Я и поддавалась – телом, порывами, чувствами. Только не разумом. Незамутненный, твердый ум я сохраняла всегда, и Макс прекрасно об этом знал. Не зря же балетный немедленно отвел глаза, потупился, напрягся, будто бы усовестился собственного намека. Наверное, несправедливый упрек, завуалированный, но очень хорошо читаемый, решил для меня все.

Я подняла голову и пытливо вгляделась в лицо Мейзамира.

Нет, не бабочки порхали в моем животе, не тяжелый воздух распирал легкие. Красавчик смотрел на меня так, словно здесь и сейчас только я могу распорядиться его судьбой. Словно его жизнь и счастье в моих руках.

И я сдалась его взгляду, просьбе на бледном лице-маске.

– Я за Мейзамира, – сказала тихо, не слишком уверенно, но окончательно.

– Ну и дура! – рубанул Макс.

В последние дни я не узнавала всегда галантного, выдержанного, во всем деликатного балетного. Даже уронить человека ниже плинтуса Макс умел так, что ни один знаток хороших манер, средневековый вельможа не придрался бы ни к тону, ни к словам, ни к выражению лица. И вдруг такое.

Я уставилась на Макса, не в силах ни ответить, ни выдохнуть. Обида распирала грудь, злые слова рвались с языка, упреки и ответные оскорбления. От моего взгляда балетный ссутулился, обхватил себя руками и поморщился, уронив голову на грудь.

– Извини, – пробубнил себе под нос – виновато и смущенно.

– Сам ты идиот и не лечишься! – добил его Мейзамир таким тоном, словно разговаривал со злейшим врагом.

Макс полоснул по красавчику горящим взглядом, но не ответил, метнул взгляд в меня, но я отвела глаза.

Тишина вновь наполнила салон невысказанными чувствами, обидами и порывами. Слишком много страстей непримиримых соперников, слишком много боли раненых товарищей и слишком много горького разочарования из-за собственной глупости. Аура мощных эмоций давила на плечи, навалилась на них неподъемным грузом.

Я откинулась на сиденье, справляясь с ощущениями. Уводя подальше, на задворки сознания, ужас близкой смерти, отчаяние при мысли о потери друзей.

Жаркая рука легла на мою ладонь, и ласковое тепло разлилось по телу.

Возмущенный, нечленораздельный возглас Макса утонул, потерялся, как теряется в плотном тумане далекий огонек чужого дома.

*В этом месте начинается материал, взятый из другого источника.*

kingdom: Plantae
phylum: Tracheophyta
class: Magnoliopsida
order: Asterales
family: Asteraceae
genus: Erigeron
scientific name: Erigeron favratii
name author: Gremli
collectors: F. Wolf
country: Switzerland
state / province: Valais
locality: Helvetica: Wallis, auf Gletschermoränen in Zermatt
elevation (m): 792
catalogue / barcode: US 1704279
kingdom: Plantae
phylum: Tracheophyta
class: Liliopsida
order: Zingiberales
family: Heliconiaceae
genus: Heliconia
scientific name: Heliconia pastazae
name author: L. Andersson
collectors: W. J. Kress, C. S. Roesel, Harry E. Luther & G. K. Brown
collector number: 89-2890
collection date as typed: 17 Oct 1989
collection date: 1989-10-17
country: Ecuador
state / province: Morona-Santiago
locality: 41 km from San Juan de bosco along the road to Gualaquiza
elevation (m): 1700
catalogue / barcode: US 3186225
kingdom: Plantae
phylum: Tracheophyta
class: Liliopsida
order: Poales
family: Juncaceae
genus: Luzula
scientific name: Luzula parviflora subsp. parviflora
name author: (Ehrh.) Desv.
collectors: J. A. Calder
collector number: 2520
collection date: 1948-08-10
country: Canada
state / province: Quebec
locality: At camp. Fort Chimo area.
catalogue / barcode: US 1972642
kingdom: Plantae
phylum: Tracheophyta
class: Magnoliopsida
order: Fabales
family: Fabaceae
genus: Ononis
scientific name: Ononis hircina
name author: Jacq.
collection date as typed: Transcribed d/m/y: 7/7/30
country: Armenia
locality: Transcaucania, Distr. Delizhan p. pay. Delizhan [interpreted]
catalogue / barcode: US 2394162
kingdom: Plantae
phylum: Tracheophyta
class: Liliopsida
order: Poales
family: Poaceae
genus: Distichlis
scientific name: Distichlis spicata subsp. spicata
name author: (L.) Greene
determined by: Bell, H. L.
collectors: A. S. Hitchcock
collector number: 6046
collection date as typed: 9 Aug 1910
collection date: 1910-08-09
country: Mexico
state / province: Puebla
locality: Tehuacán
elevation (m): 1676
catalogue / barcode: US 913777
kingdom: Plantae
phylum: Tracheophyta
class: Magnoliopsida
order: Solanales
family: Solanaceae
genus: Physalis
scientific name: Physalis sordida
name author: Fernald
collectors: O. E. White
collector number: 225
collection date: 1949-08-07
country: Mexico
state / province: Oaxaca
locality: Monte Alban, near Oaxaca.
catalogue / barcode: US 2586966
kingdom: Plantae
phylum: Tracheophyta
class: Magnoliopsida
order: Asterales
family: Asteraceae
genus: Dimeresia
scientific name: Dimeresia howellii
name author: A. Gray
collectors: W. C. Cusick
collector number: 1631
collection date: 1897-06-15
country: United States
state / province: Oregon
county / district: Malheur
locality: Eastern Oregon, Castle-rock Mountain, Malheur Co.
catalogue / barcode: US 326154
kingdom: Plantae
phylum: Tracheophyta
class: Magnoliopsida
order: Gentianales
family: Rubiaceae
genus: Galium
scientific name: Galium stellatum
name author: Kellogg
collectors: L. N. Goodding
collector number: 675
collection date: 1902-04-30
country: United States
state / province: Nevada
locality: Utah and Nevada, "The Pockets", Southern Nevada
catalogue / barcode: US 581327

– Не переживай так, Еслена, – шепнул Мейзамир. – Обещаю тебе. Все будет хорошо. Клянусь.

Он так близко?

Я открыла глаза – красавчик сидел у моих ног, на корточках, глядя с таким сочувствием, с таким пониманием.

Я знала, что нельзя допускать подобного, я проклинала себя за невоздержанность. Магнолии, Зандре, моим бедным друзьям намного хуже, тяжелее, больнее в прямом смысле этого слова.

Но желудок сжался в кулак, похолодел, комок в горле царапал рулоном наждачной бумаги, и я разрыдалась, прикрыв лицо свободной ладонью.

Затихло возмущенное фырканье Макса, всхлипнула истошно и жалобно Магнолия. Мы плакали обе. Впервые за многие годы после неудачной охоты, изливали обиду и горечь на собственную глупость, бессилие.

– Не плачь, – тихо попросил меня Мейзамир. – Все живы. А у меня, как у неведомой параллельской зверушки, есть свои способы лечения людей и индиго. Клянусь, твои друзья очень быстро оклемаются. Всем ведь это нужно и важно. Вы же не отступитесь и будете искать настоящего монстра, не так ли?

Его горячие пальцы поглаживали мои – пожимали и согревали. Вздрагивали, то ли от волнения, то ли от неловкости.

Слезы высохли. Мысленно ругая себя за слабость, я выпрямилась в кресле и решительно вскинула голову. Мейзамир прыгнул – и не успела я охнуть, а он уже сидел на старом своем месте. Лицо красавчика светилось – надеждой, грустью, немым обещанием.